Since the ductility of concrete is much lower as compared to steel and the concrete core with larger volume is the main part for resisting blast load, two damage levels of the curved SCS sandwich shell subjected to blast loading are suggested based on the compressive strain of concrete, i.e., ε_max = ε_o (damage level I) and ε_u (damage level II), where ε_o and ε_u are the strain at peak stress and ultimate strain of concrete, respectively, and their values can be found from Eurocode 2 with specified concrete grade.

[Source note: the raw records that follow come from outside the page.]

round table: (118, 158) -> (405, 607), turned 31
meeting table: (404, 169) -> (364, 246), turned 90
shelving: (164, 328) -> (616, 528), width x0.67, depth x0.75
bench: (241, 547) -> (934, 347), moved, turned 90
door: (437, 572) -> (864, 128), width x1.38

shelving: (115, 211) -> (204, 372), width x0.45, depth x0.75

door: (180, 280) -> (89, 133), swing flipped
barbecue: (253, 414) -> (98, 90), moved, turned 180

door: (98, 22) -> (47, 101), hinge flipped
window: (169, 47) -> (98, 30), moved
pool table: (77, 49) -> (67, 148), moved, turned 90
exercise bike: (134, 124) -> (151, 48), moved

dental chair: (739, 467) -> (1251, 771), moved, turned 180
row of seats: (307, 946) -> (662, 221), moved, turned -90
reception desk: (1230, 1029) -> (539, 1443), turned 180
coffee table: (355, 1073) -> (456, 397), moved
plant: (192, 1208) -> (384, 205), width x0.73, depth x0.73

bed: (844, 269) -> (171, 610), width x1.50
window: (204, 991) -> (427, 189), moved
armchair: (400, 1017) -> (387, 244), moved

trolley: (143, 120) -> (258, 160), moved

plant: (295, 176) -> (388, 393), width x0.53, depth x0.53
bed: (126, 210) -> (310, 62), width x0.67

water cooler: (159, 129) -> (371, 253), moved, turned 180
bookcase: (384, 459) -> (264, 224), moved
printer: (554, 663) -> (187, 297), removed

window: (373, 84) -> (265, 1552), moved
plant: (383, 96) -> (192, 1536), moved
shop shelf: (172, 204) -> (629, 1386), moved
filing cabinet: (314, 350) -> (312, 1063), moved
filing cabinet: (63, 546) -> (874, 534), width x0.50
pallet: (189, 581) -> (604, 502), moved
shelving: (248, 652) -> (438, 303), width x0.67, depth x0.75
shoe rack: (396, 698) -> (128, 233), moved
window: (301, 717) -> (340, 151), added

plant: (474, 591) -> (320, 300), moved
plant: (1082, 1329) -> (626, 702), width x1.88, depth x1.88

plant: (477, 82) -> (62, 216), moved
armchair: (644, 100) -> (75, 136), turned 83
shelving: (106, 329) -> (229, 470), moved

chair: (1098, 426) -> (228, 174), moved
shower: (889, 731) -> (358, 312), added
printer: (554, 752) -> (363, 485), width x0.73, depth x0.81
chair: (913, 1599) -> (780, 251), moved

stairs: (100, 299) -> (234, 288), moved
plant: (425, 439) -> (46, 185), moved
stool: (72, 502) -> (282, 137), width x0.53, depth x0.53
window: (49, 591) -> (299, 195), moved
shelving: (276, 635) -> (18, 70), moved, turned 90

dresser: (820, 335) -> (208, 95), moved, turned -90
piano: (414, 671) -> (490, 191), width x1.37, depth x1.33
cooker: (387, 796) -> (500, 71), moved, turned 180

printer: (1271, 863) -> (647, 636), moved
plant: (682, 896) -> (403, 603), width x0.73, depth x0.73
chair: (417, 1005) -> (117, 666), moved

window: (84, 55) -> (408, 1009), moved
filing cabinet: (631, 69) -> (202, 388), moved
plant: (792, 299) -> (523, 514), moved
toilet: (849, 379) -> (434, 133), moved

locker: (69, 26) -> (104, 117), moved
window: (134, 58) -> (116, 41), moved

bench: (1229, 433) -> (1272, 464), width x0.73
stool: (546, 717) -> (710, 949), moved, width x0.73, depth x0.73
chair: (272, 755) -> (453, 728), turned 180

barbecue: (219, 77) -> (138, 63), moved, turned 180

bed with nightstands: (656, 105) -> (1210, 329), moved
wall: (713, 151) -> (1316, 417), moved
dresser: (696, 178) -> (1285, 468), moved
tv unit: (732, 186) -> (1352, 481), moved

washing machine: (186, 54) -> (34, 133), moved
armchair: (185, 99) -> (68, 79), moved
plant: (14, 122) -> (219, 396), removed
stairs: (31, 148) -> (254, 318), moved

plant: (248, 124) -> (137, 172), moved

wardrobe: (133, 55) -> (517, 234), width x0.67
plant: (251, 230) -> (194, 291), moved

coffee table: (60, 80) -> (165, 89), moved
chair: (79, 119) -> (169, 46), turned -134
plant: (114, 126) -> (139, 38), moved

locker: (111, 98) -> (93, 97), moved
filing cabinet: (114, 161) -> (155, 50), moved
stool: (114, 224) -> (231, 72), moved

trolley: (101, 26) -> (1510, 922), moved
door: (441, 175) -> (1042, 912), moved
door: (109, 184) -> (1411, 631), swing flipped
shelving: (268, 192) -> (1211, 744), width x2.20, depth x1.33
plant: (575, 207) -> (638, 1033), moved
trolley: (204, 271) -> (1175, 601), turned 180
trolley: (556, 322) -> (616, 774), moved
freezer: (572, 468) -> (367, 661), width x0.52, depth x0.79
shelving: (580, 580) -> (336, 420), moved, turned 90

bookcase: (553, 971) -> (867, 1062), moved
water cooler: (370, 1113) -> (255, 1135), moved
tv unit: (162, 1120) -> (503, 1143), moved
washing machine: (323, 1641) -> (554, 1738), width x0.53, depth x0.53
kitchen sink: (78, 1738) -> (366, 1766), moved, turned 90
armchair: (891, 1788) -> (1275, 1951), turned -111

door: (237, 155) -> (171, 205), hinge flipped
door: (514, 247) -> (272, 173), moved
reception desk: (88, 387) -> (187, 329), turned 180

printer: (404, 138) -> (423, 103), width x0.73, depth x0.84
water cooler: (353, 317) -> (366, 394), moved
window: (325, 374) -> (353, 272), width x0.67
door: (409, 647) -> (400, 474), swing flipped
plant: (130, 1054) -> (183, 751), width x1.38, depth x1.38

In order to simplify the calculation of internal energy as well as the formula of dimensionless P–I diagram, the assumption on axial strain is employed, and the corresponding geometry requirement on the curved SCS sandwich shell for bringing down the induced error is presented in Sect. 10.5. Herein, the procedures to select the suitable geometry of the curved SCS sandwich shell are illustrated in Fig. 10.25 and described as follows:

Fig. 10.25

Flow chart for determining the geometry of the curved SCS sandwich shell

1. (1)

   Determine the concrete core thickness, t_c, radius, R_c and anlge α.

2. (2)

   Check the strain error allowance by utilizing Fig. 10.19 and check the ratio of thickness to radius, t_c/R_c, with the allowable value in Eq. (10.26). If any of them is not satisfied, it is needed to increase α or decrease t_c/R_c and redo the checking.

3. (3)

   Check the geometric parameters with Eq. (10.20). If not satisfied, it is needed to increase α or R_c and redo the checking at current step.

10.8 Summary

In this chapter, the curved SCS sandwich shell was proposed to resist blast loading, and its blast response was numerically studied. In addition, a dimensionless P–I diagram of the curved SCS sandwich shell was constructed based on the SDOF model to facilitate the blast resistant design of such structure. The main findings from this chapter are summarized as follows:

1. (1)

   The separation between faceplates and concrete core was observed for the curved SCS sandwich shell without shear connectors under close-field blast loading. With regard to the failure modes of the curved SCS sandwich shell with shear connectors, separation of the rear plate from concrete core was observed for the shell under close-field blast loading, whereas buckling of faceplates was observed for the shell under far-field blast loading.

2. (2)

   The blast-induced deformation of the curved SCS sandwich shell with shear connectors could be significantly reduced as compared to the shell without shear connectors, which could be attributed to the improved bonding behavior between faceplates and concrete core.

3. (3)

   The external work done by blast loading could be significantly reduced by increasing rise height. Both the damages of concrete core and faceplates could be reduced significantly by increasing rise height from 0 to 0.45 m, and further increasing rise height from 0.45 to 0.56 m showed little effect on their damages. Moreover, the highest energy absorption efficiency of concrete core was observed for the curved SCS sandwich shell with rise height of 0.45 m.

4. (4)

   The damages of concrete core and faceplates generally showed decrease with increasing rear to front plate thickness ratio. The energy absorption efficiency of concrete core showed slight increase with increasing rear to front plate thickness ratio.

5. (5)

   The constructed dimensionless P–I diagram using SDOF model yielded slightly higher damage as compared to the FE predictions, and therefore the FE model was employed to improve the accuracy of the dimensionless P–I diagram. In addition, the blast resistant design procedures were presented for the curved SCS sandwich shell by utilizing the dimensionless P–I diagram.